I guess what annoys me the most about all this reflection is that I’m beginning to realize something that managed to elude me for nearly a quarter-decade: my mother makes terrible decisions.

Now, I’ve known ever since I was a child that my father was poisonous to my mental health, and that he was not to be trusted—either in his opinions of me or in his capacity to be a parent I could rely on practically or emotionally—but Mom? When did this happen? Mom was the one I ran to when Dad was putting on his villain act. It was all very black and white, and if Dad was the Nefarious Black Knight, Mom was the Benevolent Queen. She was to be trusted implicitly, because she loved me, and therefore she could not be wrong.

Which didn’t exactly jive with the family dynamic we had going on in my house. I saw my mom as a victim of forces outside of her control—namely, my dad. I was 12 when I began to understand that at least half of the chains binding her—and by extension, my sister and I—were of my mother’s own making.

But I guess I chose to ignore what that indicated. And, in truth, my mother’s marriage is only my business inasmuch as it affects me (And boy, has it affected me. I may need a shrink, but as a broke college student, I have to settle for a blog). And this post isn’t about those more weighty issues—those will stay locked up inside my head, thankyouverymuch—but about trivial issues, annoyances that in truth I shouldn’t dwell on, but that have recently caught my attention.

Mom makes bad decisions, I said. The thoughts have been idly churning in the corners of my mind, and I’ve lately begun to wonder if the best way to utilize my mother’s advice isn't to simply listen attentively to everything she says, and then firmly proceed to do the opposite.

Consider this: my mother, experienced world traveler that she is, insisted I bring a crapload of unnecessary stuff with me when I was preparing my packing list. She seemed to think that Paris was in the depths of the Amazonian jungle, or perhaps the North Pole.
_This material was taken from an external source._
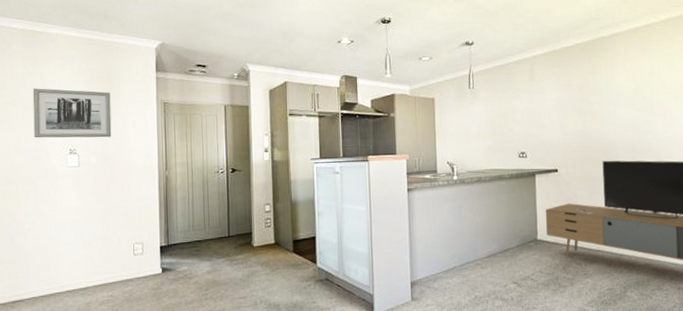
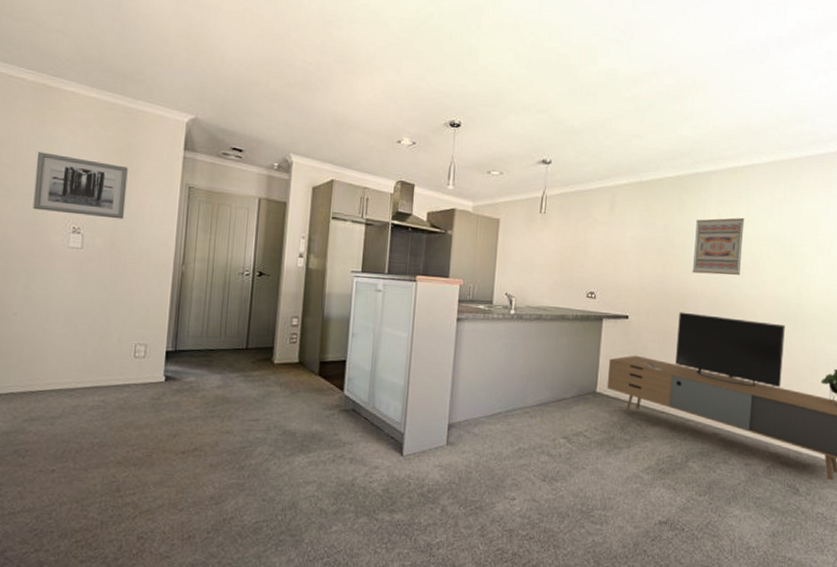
wall art: none [607,72,653,125] -> present [692,218,745,275]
She wanted to buy me soap so that I could cart it to Paris along with the ten thousand other items weighing me down. I know that there’s that stereotype of the French not bathing, but this is the country that invented the triple-mill process.

As you can imagine, I was overloaded. She insisted I bring a carry-on that was, to my eye, much too large to get by bag check without being flagged. She pushed, of course. She used a favorite phrase of hers, one that quite frankly grates on my nerves so impressively I give myself headaches from clenching my jaw so tight: “No, no. Obey your mother.”

I don’t know about you, but hearing that makes me feel like some sort of dog. It is even more annoying in Spanish, though why that might be, I have no clue.

Of course, as I predicted, the ‘carry-on’ was too large, and I was forced to check it. Unexpectedly, I was not forced to pay the $50 extra-baggage fee, but that, of course, was a stroke of luck. Perhaps the agent took one look at my pale, exhausted face (I’d had Major Drama that day) and took pity on me. In any case, I didn’t have to pay the consequences of foolishly listening to my mother. I’ve pretty much vowed I never will again. From now on, any mistakes I make will be my own. That's a vow, too: Own Your Mistakes As Well As Your Victories.

I know this sounds like a just lot of complaining, but it isn’t, exactly. Not just (there is complaining, obviously, I can’t deny that). It’s really about how 5,550 miles of distance can bring things into focus. My mother is neither victim nor benevolent queen, she’s a person, one who obviously makes misjudgments and I’m a little disappointed in myself that it took me so long to realize, really really realize, that I can only depend on, and blame, myself. It's so easy to complain after the fact that Mom Made Me Do It. When I do that, then lament the poor results, is it really her fault? Or is it mine, for relinquishing responsibility and then crying like the little girl I still am when things turn out badly? No, I've decided. It is up to me. I’m finally beginning to grasp that.